**Task input:**
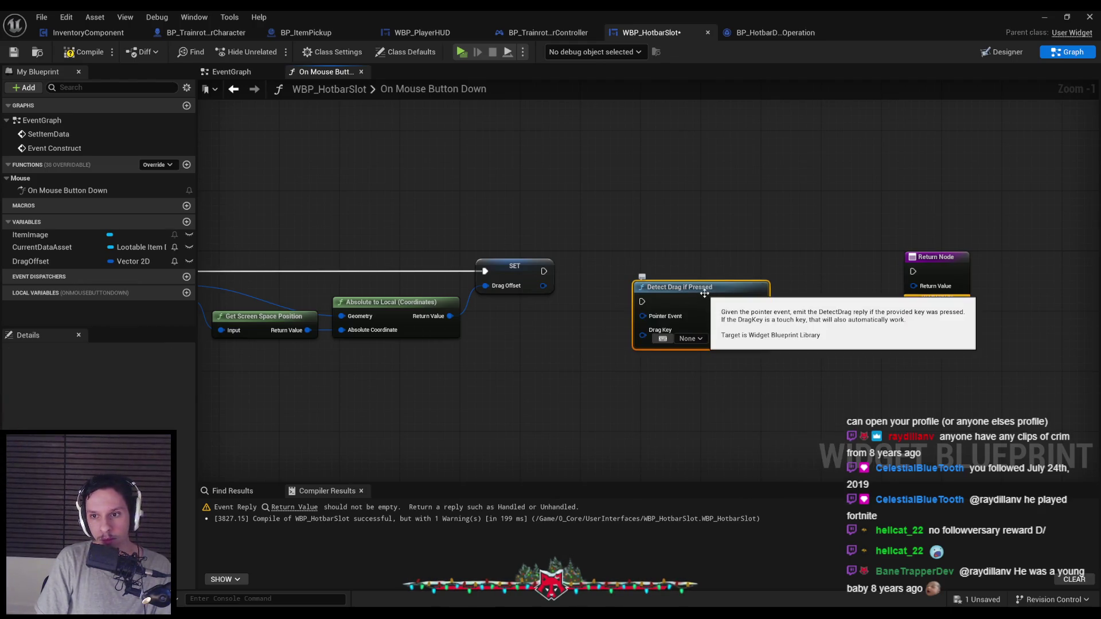
pyautogui.moveTo(704, 293)
pyautogui.mouseDown()
pyautogui.moveTo(703, 264)
pyautogui.moveTo(543, 271)
pyautogui.mouseUp()
pyautogui.moveTo(605, 304)
pyautogui.mouseDown()
pyautogui.moveTo(701, 297)
pyautogui.moveTo(284, 279)
pyautogui.moveTo(277, 297)
pyautogui.moveTo(650, 317)
pyautogui.mouseUp()
# Step: Feed Mouse Event into Pointer Event and set the Drag Key to Left Mouse Button
pyautogui.write('mouse')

**The problem:**
Copy all lines in the listing above where the string "moveTo" appears.

**Exercise result:**
pyautogui.moveTo(704, 293)
pyautogui.moveTo(703, 264)
pyautogui.moveTo(543, 271)
pyautogui.moveTo(605, 304)
pyautogui.moveTo(701, 297)
pyautogui.moveTo(284, 279)
pyautogui.moveTo(277, 297)
pyautogui.moveTo(650, 317)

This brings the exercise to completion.